Wednesday, November 18, 2009

Clouds. What Clouds?

When you live in Vancouver, talking about clouds means you are talking about the likelihood that "liquid sunshine" is forecast or actually happening. On last Sunday - Monday we had during 24 hours more than half of the average rainfall of November, together with December the wettest month in the year. But I digress. This is about clouds in the IT world.

Today someone asked me "Do you have Mobile Me from Mac giving you a cloud? If so, how do you like it? I think it sounds fantastic." Knowing the person is curious about technology concepts I focused on answering the second part of the first question (there are actually three questions here). My answer was:

Yes, we IT people use real world terms for concepts we create in technology. Including "cloud".
Recently people started to wonder if the word "cloud" is a good term, in particular considering the marketing impact on people less familiar with IT concepts.

The concept is that you are provided a service, but you can't really tell which physical equipment is actually being used for the service, as it changes dynamically based a whole bunch of factors that aren't of concern to the end user. At least that is what the provider(s) envisions like the utility providing you electricity. You also are not concerned which power plant produced it. Now some end-users (in particular enterprises) feel it is a concern, because of the data involved. They want to know where it is, if it is properly protected and so on.

Well, I didn't answer her question. She wanted to know if I thought Mobile Me is great. Silly me!!

To be honest: I don't know. While I am a convinced Apple user, the description of Mobile Me is too cloudy for me. What do you get for your annual subscription fee? Synchronisation between your Macs and iPhones? Disk space on the internet? I find the information on to much marketing and not enough service description. I would think most service buyers in enterprises want to know what they are getting into when buying cloud services.

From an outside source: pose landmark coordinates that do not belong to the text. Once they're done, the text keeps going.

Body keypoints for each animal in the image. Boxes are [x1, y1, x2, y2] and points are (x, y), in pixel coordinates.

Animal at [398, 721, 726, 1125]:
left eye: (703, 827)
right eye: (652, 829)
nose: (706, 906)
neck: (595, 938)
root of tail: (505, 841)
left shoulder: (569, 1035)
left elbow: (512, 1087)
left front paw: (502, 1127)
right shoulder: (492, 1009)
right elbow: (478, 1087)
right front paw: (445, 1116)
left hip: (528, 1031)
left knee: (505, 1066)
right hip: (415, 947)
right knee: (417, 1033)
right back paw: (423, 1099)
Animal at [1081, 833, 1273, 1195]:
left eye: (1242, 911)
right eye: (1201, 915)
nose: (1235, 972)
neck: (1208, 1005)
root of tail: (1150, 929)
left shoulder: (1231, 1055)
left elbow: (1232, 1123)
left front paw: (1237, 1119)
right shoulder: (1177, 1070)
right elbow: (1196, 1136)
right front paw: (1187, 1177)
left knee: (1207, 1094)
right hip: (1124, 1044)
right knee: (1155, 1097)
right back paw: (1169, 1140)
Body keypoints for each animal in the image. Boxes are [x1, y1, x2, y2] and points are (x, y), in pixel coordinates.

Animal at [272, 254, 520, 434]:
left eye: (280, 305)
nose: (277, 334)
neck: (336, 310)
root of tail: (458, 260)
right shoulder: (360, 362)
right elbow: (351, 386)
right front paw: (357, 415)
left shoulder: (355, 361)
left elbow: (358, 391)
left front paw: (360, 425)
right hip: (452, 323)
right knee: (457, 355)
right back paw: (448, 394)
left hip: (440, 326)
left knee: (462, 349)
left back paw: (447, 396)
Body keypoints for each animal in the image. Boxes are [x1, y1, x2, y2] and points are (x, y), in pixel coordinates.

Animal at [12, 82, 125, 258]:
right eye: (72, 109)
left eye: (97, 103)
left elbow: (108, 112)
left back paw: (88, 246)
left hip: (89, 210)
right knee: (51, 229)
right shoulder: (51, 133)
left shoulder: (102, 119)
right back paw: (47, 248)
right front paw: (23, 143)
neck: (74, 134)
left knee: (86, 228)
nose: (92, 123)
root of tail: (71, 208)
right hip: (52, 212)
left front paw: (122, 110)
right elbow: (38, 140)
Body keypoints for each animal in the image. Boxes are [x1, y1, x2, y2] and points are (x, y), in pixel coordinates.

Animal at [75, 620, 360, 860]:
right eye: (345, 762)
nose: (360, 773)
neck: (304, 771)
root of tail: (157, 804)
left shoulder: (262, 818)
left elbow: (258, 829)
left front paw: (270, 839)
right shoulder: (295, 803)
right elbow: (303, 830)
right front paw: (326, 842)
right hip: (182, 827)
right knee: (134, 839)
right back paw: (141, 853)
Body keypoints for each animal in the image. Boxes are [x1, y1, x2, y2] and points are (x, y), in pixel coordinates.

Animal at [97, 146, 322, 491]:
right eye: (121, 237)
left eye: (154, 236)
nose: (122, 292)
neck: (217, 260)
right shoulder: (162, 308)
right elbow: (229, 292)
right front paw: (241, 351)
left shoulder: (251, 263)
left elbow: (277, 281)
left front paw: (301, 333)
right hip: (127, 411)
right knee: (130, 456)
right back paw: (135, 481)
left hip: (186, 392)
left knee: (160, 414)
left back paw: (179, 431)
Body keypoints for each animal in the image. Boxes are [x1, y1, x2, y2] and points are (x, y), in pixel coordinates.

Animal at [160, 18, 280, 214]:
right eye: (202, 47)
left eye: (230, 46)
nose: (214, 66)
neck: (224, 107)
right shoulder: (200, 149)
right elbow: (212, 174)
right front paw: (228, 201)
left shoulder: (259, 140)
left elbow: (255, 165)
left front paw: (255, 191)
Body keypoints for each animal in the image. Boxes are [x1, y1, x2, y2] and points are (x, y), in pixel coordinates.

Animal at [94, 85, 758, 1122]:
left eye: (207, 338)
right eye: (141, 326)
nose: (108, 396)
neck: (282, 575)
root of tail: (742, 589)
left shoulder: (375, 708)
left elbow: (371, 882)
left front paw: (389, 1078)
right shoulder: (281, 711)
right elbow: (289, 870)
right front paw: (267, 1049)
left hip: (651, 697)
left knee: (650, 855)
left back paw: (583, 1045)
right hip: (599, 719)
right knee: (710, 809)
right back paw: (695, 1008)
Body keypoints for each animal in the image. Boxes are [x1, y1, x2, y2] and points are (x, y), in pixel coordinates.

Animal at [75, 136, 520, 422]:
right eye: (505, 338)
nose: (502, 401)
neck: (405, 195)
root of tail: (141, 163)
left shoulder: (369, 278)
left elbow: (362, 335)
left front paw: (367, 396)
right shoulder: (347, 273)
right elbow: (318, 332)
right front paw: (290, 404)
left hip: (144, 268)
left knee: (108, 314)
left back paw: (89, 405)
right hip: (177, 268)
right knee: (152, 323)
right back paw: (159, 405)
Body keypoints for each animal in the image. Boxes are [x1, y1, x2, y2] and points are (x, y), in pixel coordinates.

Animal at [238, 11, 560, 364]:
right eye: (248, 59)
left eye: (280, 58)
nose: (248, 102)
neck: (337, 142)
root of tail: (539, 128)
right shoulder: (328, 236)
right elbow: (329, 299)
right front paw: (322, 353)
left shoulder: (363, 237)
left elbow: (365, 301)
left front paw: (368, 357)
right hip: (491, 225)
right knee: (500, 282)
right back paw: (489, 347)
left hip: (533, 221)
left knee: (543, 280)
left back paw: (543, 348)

To find an answer to what "clouds" bring for the enterprise I tried to find out who coined the term "cloud", and what is the generally understood and accepted definition of the term "cloud" in the IT world. I am not having much success, so if someone can enlighten me, feel free to comment. My friend with the Mobile Me question is also reading this. Be warned.

For many people not familiar with networking or internet working, clouds seems to be the "stuff" you buy from your network services providers. And there is a good reason why these providers want to maintain this cloud as what you are buying is really cloudy. I can't count the number of times I asked providers to supply me with the physical diagrams of the solution proposed to my clients. The providers are not prepared to answer the question. Some push back includes: do you ask your electricity provider for the diagrams of the nuclear power plant? No, but in modern countries independent bodies have been established to guarantee that you will get your electricity at the specified voltage, amperage and frequency whenever you want it. Having worked for such a utility I can promise you this is not easy to accomplish.

Lately more service providers want to provide you the ability to run your applications and to host your data. They often also use the term cloud. Smart move? Considering there is still a lot debate on how reliable and secure the internet service is, I would say not. Some providers realize that and prefer SaaS (Software as a Service). Business wise this makes a lot of sense as you can now demand to pay for actual usage instead of making upfront investments for hardware and software licenses. And let us not forget the often hefty annual maintenance.

So far we are still stuck with the cloud. Some pundits claim it is the future and a nail in the coffin of the personal computer. Microsoft would be in trouble. But those folks in Redmond are familiar dealing with rain. I mean real rain, just like in Vancouver. Like the weather, the future cannot be forecasted.